--- START ---

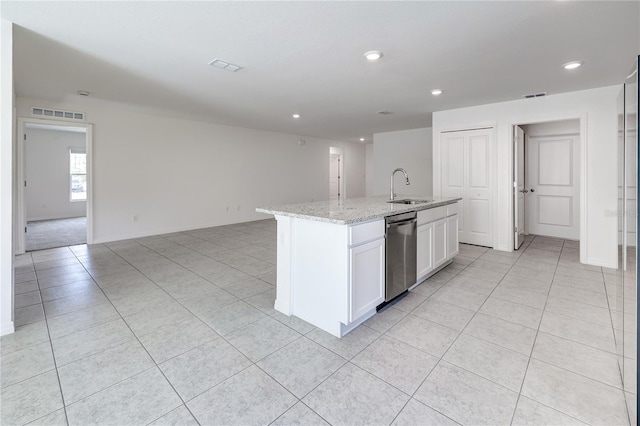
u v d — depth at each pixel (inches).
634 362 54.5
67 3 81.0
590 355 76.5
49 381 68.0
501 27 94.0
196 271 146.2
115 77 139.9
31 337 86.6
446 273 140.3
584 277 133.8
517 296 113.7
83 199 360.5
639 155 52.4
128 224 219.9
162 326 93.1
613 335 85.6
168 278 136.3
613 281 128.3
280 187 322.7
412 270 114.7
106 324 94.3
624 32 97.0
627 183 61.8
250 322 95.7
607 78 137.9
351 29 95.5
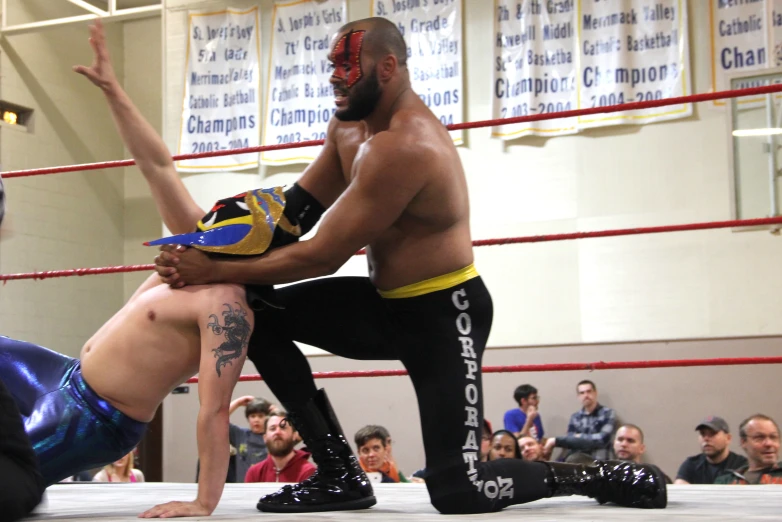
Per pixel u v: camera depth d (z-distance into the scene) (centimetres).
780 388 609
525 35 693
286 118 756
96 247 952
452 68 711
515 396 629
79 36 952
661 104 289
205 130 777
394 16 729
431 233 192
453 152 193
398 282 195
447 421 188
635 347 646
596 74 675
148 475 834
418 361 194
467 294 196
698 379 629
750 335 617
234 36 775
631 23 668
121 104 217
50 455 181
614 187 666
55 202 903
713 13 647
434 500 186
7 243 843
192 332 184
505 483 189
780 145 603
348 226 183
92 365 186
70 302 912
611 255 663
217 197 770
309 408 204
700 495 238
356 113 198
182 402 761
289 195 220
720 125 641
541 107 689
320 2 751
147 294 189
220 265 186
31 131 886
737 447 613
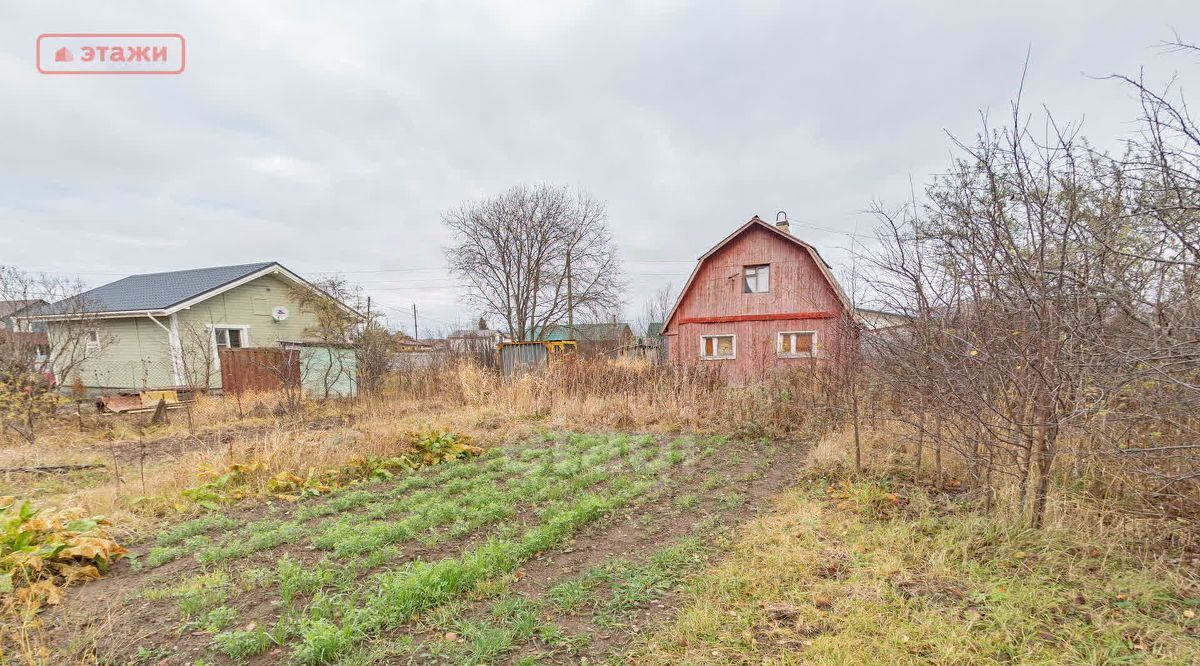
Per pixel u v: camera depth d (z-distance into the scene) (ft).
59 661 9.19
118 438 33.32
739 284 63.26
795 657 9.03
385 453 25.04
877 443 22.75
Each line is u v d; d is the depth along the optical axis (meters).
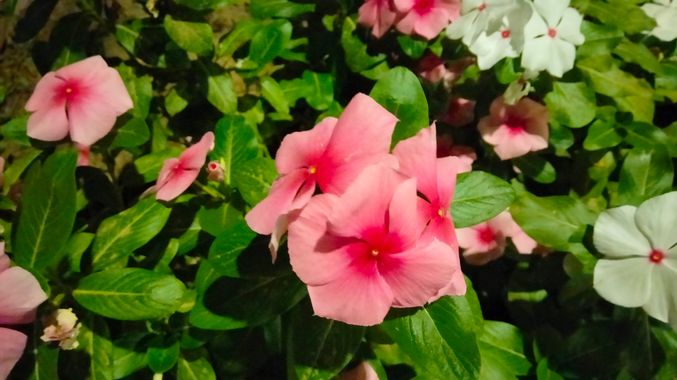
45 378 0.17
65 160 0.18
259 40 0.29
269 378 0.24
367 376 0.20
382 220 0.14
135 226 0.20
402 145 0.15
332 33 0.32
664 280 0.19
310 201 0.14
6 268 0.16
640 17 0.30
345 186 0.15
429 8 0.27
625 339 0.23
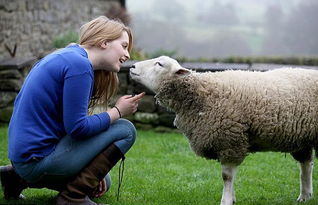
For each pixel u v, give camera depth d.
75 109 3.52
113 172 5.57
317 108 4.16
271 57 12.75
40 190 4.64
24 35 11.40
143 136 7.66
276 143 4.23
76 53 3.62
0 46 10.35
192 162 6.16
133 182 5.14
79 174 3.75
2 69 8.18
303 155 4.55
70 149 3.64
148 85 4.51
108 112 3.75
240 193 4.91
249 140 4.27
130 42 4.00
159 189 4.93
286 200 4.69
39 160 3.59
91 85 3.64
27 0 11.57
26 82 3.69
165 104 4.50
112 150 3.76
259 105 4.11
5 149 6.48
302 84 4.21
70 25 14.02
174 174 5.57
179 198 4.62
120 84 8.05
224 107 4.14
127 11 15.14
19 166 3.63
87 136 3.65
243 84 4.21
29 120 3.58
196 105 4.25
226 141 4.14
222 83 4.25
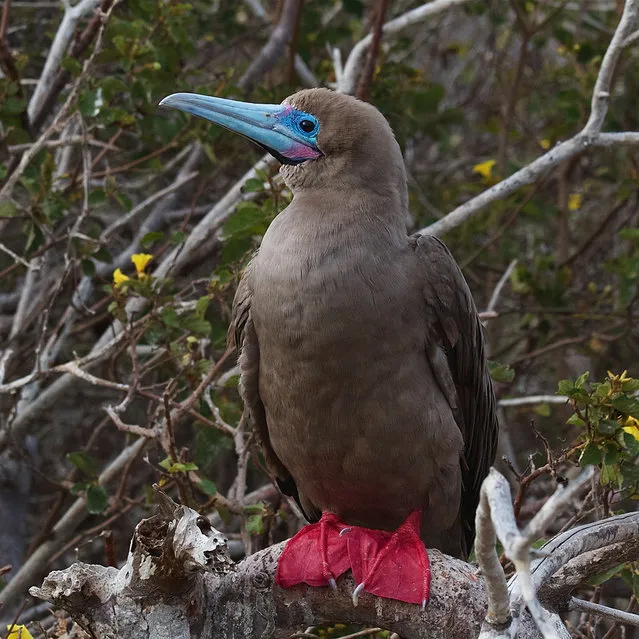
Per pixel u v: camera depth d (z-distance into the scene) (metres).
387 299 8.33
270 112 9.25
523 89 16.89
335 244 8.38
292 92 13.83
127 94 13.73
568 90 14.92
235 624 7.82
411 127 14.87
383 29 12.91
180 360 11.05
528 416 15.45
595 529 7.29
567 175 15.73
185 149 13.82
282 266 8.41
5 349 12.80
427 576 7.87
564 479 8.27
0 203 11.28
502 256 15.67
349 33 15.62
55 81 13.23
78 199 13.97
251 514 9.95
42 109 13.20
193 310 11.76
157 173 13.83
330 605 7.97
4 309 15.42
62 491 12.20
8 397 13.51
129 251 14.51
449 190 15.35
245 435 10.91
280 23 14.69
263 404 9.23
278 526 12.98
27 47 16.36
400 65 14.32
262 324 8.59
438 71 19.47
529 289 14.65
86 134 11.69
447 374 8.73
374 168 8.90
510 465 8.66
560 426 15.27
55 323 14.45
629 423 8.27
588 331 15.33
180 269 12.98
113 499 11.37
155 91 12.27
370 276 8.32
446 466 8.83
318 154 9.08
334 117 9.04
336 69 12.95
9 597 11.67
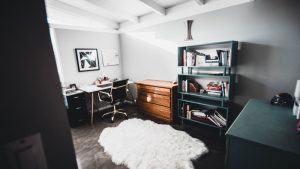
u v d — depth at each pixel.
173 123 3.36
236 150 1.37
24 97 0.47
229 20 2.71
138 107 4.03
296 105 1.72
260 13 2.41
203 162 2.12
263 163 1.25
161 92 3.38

--- END ---
--- START ---

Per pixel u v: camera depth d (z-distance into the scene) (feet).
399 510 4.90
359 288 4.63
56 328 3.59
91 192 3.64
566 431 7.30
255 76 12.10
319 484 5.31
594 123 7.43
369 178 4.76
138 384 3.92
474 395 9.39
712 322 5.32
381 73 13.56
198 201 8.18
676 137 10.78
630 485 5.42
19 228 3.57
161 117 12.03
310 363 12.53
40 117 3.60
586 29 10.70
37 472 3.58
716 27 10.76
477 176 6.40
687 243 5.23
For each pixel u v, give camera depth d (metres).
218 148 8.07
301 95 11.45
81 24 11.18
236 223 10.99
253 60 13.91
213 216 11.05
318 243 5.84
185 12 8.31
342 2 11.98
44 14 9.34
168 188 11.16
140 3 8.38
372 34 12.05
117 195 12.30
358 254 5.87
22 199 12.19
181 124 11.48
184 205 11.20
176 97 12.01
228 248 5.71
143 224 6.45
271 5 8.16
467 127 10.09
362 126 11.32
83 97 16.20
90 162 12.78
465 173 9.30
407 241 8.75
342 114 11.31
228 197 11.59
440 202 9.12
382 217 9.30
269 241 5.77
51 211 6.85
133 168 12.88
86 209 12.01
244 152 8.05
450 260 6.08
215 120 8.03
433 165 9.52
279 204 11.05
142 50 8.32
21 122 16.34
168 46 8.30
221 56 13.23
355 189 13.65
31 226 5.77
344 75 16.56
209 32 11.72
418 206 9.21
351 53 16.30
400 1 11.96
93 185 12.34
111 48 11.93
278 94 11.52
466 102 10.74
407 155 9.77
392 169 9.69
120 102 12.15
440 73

--- END ---

Using the data above, retype exactly the lines from the line with "Each line is" to the line with "317 108 4.16", inclusive. No pictures and nothing else.

Each line is u v d; d is the depth along the optical axis (meters).
45 378 0.17
65 160 0.18
259 40 0.29
269 378 0.24
367 376 0.20
382 220 0.14
135 226 0.20
402 145 0.15
332 33 0.32
664 280 0.19
310 201 0.14
6 268 0.16
640 17 0.30
345 186 0.15
429 8 0.27
625 339 0.23
For each pixel u v, give camera depth d.
75 109 3.52
113 172 5.57
317 108 4.16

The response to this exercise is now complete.